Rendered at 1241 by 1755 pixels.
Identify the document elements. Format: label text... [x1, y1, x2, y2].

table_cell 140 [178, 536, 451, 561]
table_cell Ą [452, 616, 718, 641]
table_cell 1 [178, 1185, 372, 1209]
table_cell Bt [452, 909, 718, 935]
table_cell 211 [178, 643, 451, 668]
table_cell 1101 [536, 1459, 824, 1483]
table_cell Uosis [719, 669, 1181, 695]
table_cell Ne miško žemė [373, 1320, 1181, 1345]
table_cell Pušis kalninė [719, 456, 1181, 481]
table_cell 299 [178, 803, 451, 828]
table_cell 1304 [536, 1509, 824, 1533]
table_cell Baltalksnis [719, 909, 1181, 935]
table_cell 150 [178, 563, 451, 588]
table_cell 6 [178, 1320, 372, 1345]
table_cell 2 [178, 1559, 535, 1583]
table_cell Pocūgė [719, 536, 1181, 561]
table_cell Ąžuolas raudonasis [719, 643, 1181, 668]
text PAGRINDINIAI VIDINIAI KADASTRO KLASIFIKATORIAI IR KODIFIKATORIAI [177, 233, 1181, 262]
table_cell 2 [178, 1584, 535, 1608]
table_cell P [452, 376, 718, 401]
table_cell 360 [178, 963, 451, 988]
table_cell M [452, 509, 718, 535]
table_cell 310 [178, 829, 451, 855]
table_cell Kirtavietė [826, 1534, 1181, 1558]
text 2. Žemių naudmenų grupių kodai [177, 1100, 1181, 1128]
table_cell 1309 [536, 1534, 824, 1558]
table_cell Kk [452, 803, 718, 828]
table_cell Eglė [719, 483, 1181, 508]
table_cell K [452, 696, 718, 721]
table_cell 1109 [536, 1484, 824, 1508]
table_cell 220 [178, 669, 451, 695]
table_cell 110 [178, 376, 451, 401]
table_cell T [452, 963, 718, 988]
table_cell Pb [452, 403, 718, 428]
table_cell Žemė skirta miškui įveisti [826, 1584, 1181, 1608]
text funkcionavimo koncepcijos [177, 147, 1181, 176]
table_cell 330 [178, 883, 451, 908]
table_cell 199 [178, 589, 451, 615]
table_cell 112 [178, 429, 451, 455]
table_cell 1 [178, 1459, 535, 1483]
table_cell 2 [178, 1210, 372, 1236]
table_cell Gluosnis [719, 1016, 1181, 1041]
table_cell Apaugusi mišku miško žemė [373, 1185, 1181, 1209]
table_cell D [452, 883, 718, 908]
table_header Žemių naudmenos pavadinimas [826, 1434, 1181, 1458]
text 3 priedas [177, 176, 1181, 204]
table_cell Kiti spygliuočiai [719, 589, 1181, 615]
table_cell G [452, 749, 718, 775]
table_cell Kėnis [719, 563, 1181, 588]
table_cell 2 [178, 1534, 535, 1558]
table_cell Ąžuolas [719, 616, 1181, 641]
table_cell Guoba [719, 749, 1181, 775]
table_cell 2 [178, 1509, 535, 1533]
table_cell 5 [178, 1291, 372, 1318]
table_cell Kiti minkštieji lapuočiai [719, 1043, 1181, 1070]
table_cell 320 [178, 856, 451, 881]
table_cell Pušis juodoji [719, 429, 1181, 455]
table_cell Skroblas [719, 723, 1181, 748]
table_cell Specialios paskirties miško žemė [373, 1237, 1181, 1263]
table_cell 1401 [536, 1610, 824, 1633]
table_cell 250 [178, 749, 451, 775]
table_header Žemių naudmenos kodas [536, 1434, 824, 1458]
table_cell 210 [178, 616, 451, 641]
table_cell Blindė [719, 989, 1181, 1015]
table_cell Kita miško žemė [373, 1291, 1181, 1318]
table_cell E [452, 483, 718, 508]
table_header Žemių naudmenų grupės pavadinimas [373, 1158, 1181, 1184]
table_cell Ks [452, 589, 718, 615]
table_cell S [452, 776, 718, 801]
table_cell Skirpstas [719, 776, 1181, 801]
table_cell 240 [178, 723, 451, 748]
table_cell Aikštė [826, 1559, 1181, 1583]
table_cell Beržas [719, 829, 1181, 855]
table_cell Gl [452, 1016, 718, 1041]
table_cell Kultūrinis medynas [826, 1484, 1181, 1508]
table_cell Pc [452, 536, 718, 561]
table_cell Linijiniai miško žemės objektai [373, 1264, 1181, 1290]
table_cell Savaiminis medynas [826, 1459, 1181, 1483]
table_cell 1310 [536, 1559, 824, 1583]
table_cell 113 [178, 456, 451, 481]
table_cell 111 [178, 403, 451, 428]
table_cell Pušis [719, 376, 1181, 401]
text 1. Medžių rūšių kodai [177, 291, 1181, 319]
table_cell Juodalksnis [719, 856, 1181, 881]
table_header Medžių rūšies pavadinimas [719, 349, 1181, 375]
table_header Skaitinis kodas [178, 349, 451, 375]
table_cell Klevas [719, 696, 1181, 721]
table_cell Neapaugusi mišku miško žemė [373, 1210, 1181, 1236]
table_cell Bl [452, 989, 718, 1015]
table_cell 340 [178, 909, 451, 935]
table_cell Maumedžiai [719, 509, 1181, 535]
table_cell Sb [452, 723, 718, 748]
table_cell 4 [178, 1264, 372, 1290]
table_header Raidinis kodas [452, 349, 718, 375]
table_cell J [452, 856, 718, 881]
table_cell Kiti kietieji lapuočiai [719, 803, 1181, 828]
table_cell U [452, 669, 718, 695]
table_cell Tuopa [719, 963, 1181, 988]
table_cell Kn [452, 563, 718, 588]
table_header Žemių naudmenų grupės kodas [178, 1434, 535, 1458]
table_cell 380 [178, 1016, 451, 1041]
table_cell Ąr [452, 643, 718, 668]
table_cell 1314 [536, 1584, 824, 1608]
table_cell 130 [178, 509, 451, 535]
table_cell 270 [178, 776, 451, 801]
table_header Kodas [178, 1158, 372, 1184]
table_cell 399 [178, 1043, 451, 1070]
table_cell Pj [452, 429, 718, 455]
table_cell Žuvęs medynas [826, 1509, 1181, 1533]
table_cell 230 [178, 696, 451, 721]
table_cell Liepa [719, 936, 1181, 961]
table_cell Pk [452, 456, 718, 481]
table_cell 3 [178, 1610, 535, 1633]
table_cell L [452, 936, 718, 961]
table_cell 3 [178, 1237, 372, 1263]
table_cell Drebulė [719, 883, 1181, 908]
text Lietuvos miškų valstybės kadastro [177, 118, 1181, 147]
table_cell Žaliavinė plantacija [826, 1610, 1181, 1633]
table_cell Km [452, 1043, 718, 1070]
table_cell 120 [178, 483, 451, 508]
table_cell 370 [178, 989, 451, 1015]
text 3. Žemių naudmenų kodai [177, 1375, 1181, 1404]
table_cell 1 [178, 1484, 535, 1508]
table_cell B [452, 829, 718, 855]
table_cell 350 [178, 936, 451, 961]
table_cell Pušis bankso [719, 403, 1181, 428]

┄┄┄┄┄┄

§ **GIVEN TASK**
Reproduce everything from the very start of the items down to the line containing "Identify the document", including that line, and nothing more.

§ **EXPECTED ANSWER**
Rendered at 1241 by 1755 pixels.
Identify the document elements. Format: label text... [x1, y1, x2, y2].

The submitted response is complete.